■ **Problem to solve**:
Find each line in the data below that contains the string "pixels", and copy those lines out in full.

******

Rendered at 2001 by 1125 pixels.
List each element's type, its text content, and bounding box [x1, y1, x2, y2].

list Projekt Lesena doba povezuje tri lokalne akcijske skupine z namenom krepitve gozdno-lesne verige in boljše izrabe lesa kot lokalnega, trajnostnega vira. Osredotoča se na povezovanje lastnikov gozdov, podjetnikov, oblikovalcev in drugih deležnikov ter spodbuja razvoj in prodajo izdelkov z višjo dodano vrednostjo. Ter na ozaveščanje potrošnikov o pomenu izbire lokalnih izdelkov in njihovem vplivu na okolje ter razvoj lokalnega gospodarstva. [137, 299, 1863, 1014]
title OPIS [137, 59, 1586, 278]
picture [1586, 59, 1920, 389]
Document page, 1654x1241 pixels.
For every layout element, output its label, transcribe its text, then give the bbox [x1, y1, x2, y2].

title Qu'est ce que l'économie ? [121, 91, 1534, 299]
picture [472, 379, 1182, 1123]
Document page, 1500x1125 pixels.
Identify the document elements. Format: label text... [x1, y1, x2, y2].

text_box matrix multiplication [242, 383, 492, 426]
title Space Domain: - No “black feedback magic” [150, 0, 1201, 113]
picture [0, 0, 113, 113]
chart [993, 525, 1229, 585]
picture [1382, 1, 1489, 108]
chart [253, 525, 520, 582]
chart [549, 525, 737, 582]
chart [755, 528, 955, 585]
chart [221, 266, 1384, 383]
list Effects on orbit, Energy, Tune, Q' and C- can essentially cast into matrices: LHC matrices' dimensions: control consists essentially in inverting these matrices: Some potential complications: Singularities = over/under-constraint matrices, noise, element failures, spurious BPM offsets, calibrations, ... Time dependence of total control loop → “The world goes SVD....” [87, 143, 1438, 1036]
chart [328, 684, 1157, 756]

******

■ **The answer**:
Rendered at 2001 by 1125 pixels.
Document page, 1654x1241 pixels.
Document page, 1500x1125 pixels.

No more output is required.